# Newbie Help



## Kainen (Oct 21, 2009)

I am very new to the world of A/V. I am about to move into my first home. I am planning on buying a protector for my new home. I have been doing some research on them, and I am confused in a few spots. I have been looking at buying the new Panasonic PT-AE4000U. I don't really want to go more expensive then it, but I do want 1080p. 

Where I think I am confused is with the zoom lens and how that works with switching aspect ratios from 1.78 and 2.35. I am planning on a DIY screen with MDF, paint (Black Widow?), and felt for the boarder. The room will be my living room. Dimensions are 24'10" long, the wall I plan on putting the screen on is 9'2". I want to use the entire wall for the screen width wise. I plan on using 3" boarder on each side so about 104" across. I will be using this mostly after dark, so there should not be much light in the room. The walls and ceiling of the room are painted little darker then white, but not much, flat paint. The floor is tile, which is about a medium grey. 
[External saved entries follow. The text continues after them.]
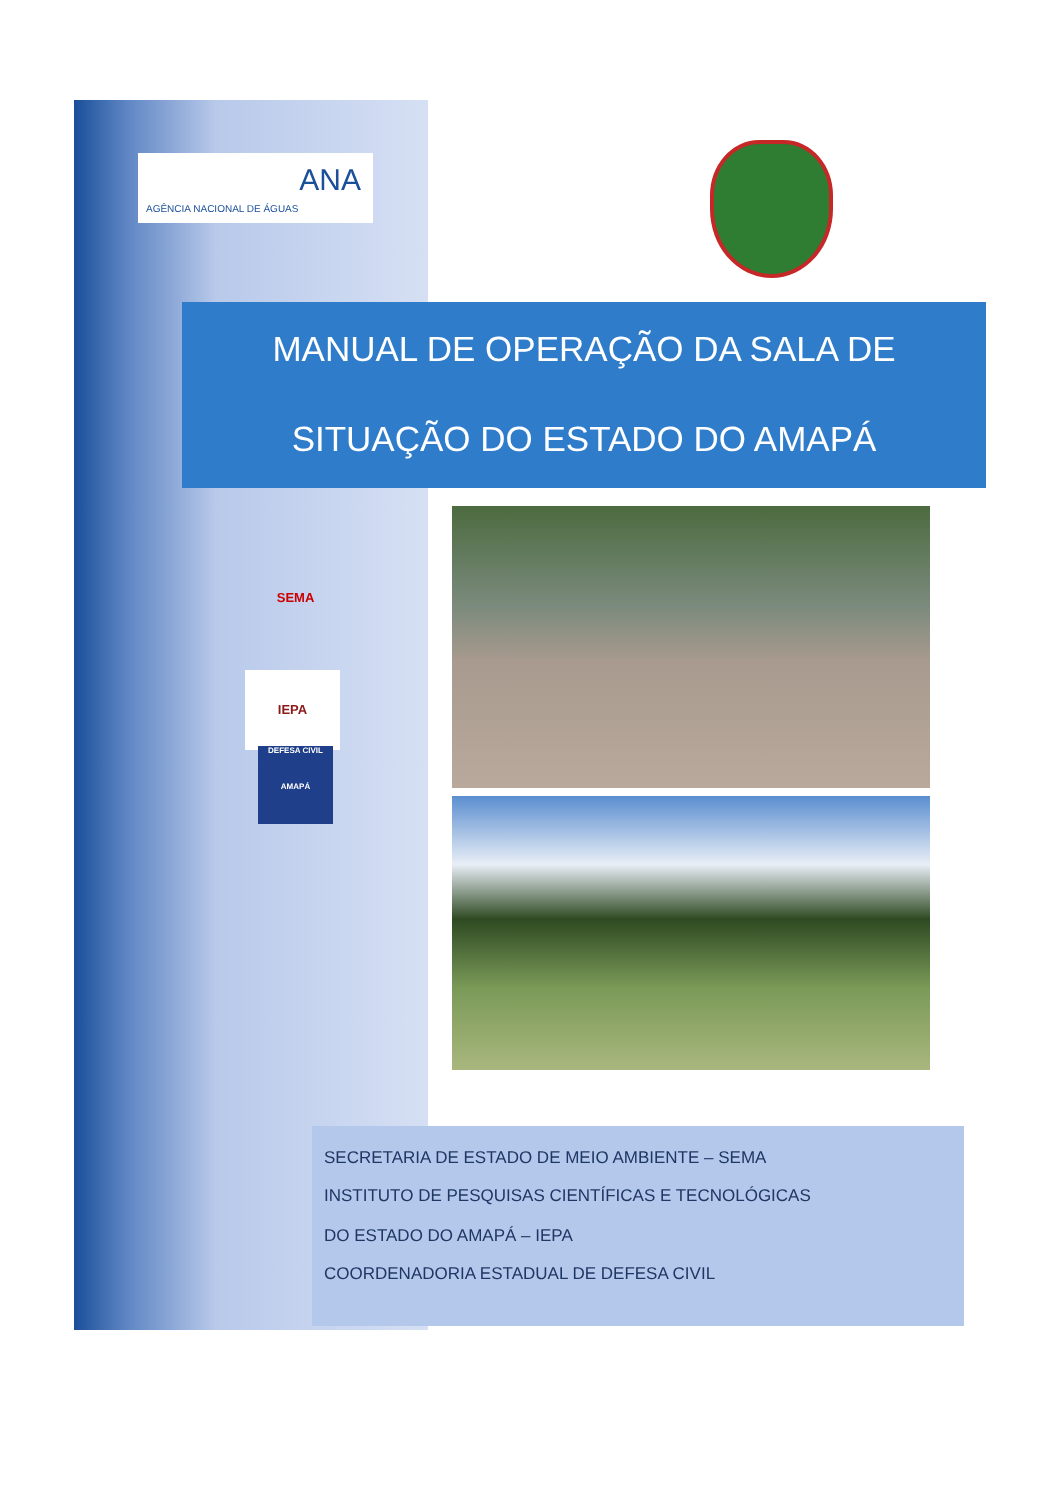ANA
AGÊNCIA NACIONAL DE ÁGUAS
MANUAL DE OPERAÇÃO DA SALA DE
SITUAÇÃO DO ESTADO DO AMAPÁ
SEMA
IEPA
DEFESA CIVIL
AMAPÁ
SECRETARIA DE ESTADO DE MEIO AMBIENTE – SEMA
INSTITUTO DE PESQUISAS CIENTÍFICAS E TECNOLÓGICAS
DO ESTADO DO AMAPÁ – IEPA
COORDENADORIA ESTADUAL DE DEFESA CIVIL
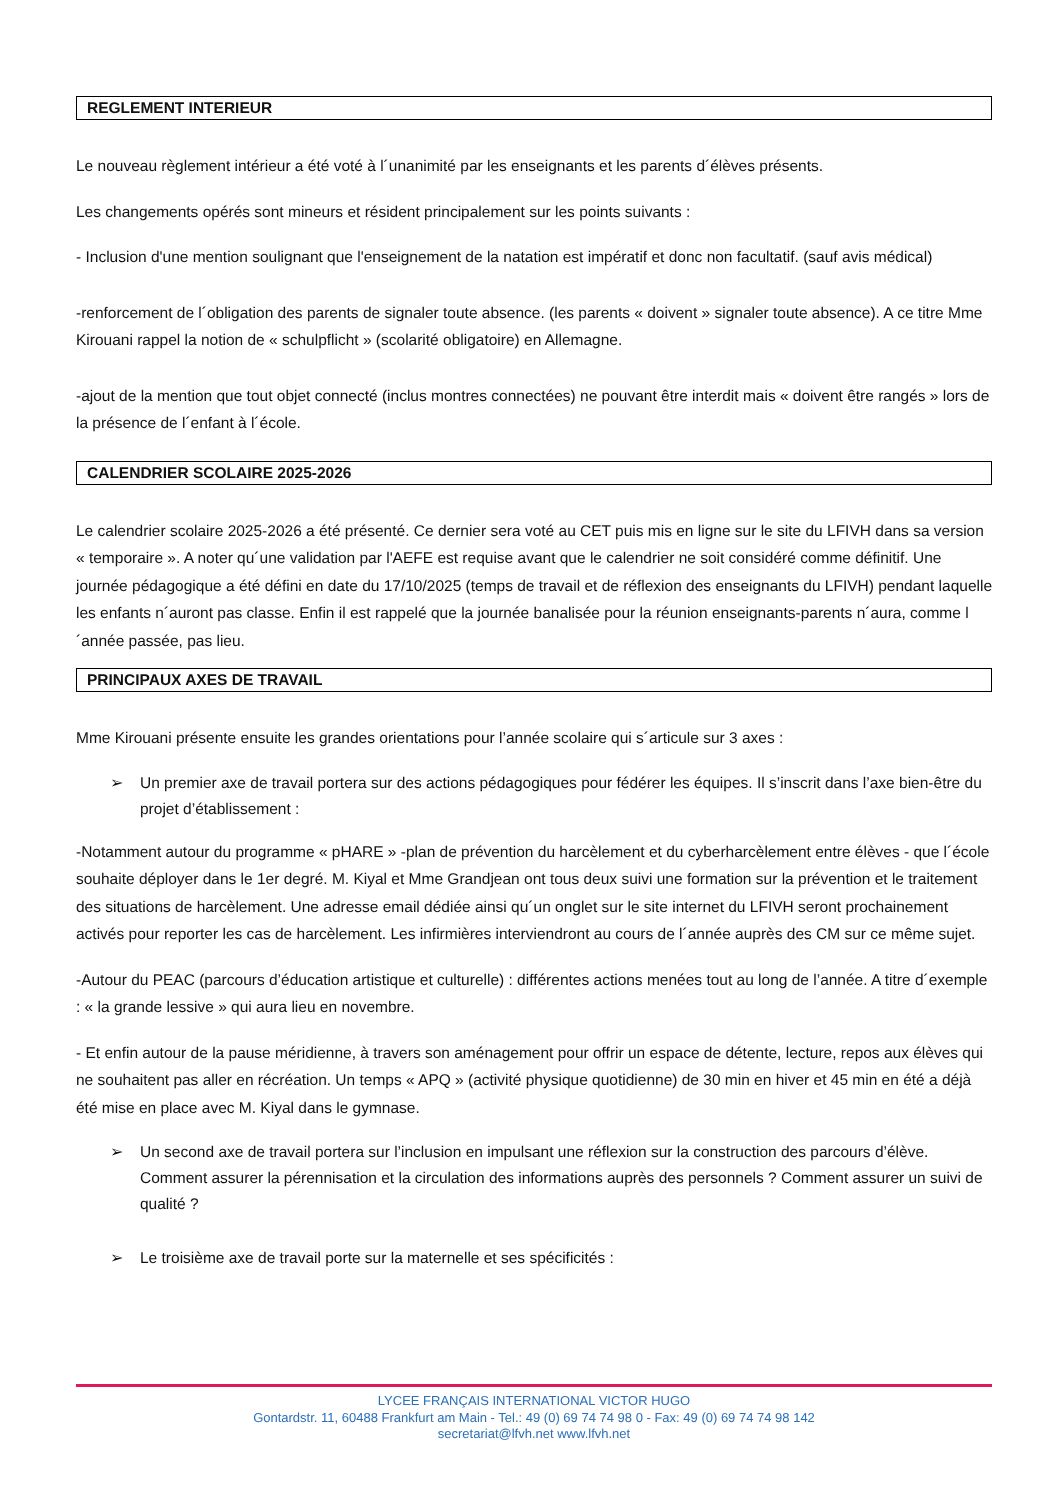REGLEMENT INTERIEUR
Le nouveau règlement intérieur a été voté à l´unanimité par les enseignants et les parents d´élèves présents.
Les changements opérés sont mineurs et résident principalement sur les points suivants :
- Inclusion d'une mention soulignant que l'enseignement de la natation est impératif et donc non facultatif. (sauf avis médical)
-renforcement de l´obligation des parents de signaler toute absence. (les parents « doivent » signaler toute absence). A ce titre Mme Kirouani rappel la notion de « schulpflicht » (scolarité obligatoire) en Allemagne.
-ajout de la mention que tout objet connecté (inclus montres connectées) ne pouvant être interdit mais « doivent être rangés » lors de la présence de l´enfant à l´école.
CALENDRIER SCOLAIRE 2025-2026
Le calendrier scolaire 2025-2026 a été présenté. Ce dernier sera voté au CET puis mis en ligne sur le site du LFIVH dans sa version « temporaire ». A noter qu´une validation par l'AEFE est requise avant que le calendrier ne soit considéré comme définitif. Une journée pédagogique a été défini en date du 17/10/2025 (temps de travail et de réflexion des enseignants du LFIVH) pendant laquelle les enfants n´auront pas classe. Enfin il est rappelé que la journée banalisée pour la réunion enseignants-parents n´aura, comme l´année passée, pas lieu.
PRINCIPAUX AXES DE TRAVAIL
Mme Kirouani présente ensuite les grandes orientations pour l’année scolaire qui s´articule sur 3 axes :
➢ Un premier axe de travail portera sur des actions pédagogiques pour fédérer les équipes. Il s’inscrit dans l’axe bien-être du projet d’établissement :
-Notamment autour du programme « pHARE » -plan de prévention du harcèlement et du cyberharcèlement entre élèves - que l´école souhaite déployer dans le 1er degré. M. Kiyal et Mme Grandjean ont tous deux suivi une formation sur la prévention et le traitement des situations de harcèlement. Une adresse email dédiée ainsi qu´un onglet sur le site internet du LFIVH seront prochainement activés pour reporter les cas de harcèlement. Les infirmières interviendront au cours de l´année auprès des CM sur ce même sujet.
-Autour du PEAC (parcours d’éducation artistique et culturelle) : différentes actions menées tout au long de l’année. A titre d´exemple : « la grande lessive » qui aura lieu en novembre.
- Et enfin autour de la pause méridienne, à travers son aménagement pour offrir un espace de détente, lecture, repos aux élèves qui ne souhaitent pas aller en récréation. Un temps « APQ » (activité physique quotidienne) de 30 min en hiver et 45 min en été a déjà été mise en place avec M. Kiyal dans le gymnase.
➢ Un second axe de travail portera sur l’inclusion en impulsant une réflexion sur la construction des parcours d’élève. Comment assurer la pérennisation et la circulation des informations auprès des personnels ? Comment assurer un suivi de qualité ?
➢ Le troisième axe de travail porte sur la maternelle et ses spécificités :
LYCEE FRANÇAIS INTERNATIONAL VICTOR HUGO
Gontardstr. 11, 60488 Frankfurt am Main - Tel.: 49 (0) 69 74 74 98 0 - Fax: 49 (0) 69 74 74 98 142
secretariat@lfvh.net www.lfvh.net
My main question is. With the zoom lens on this model, 2.0, can I build a screen that is 104" wide for 2.35 format and with just changing the zoom have it at 1.79 format without changing the 104" wide, just the height of the image changing? If this is possible, what should the throw distance be? What would be the optimal viewing distance? Am I crazy? :huh:

All information is appreciated. Links to other topics are great. Suggestions are welcome. I have yet to purchase anything besides the house. Thanks Matt


----------



## Instal (Apr 8, 2007)

Well Matt, I can't help you directly as I have no experience with DIY screens or 2.35 format but since no one else is jumping to the plate what I can tell you is that your choice of projector seems to be a good one. I can also steer you to a good source for info. Try the projector central web site. I have found them to be honest and knowledgable. I am sure someone with more experience in these areas will post some help soon.


----------



## glaufman (Nov 25, 2007)

People who do what I think you're trying to do call it Constant Image Height projection... I'm not sure why you couldn't do it with a simple zoom lens (loss of resolution?) but usually they set everything up for 1.78:1, and when playing a source that's 2.35:1 they have the source stretch the image vertically to fill the 1.78:1, and put an anamorphic lens in front of the PJ to stretch it horizontally back to 2.35:1.
The more I think about it, yes, the reason they don't simply zoom is you won't be using all the available pixels in the PJ...


----------



## glaufman (Nov 25, 2007)

OK, searching the memory banks during the commute... it may be the PJ that does the vertical stretching... and CIH doesn't buy you additional resolution, but because you use all the pixels available in the PJ, it may keep you from losing brightness... and it gets rid of the black bars...


----------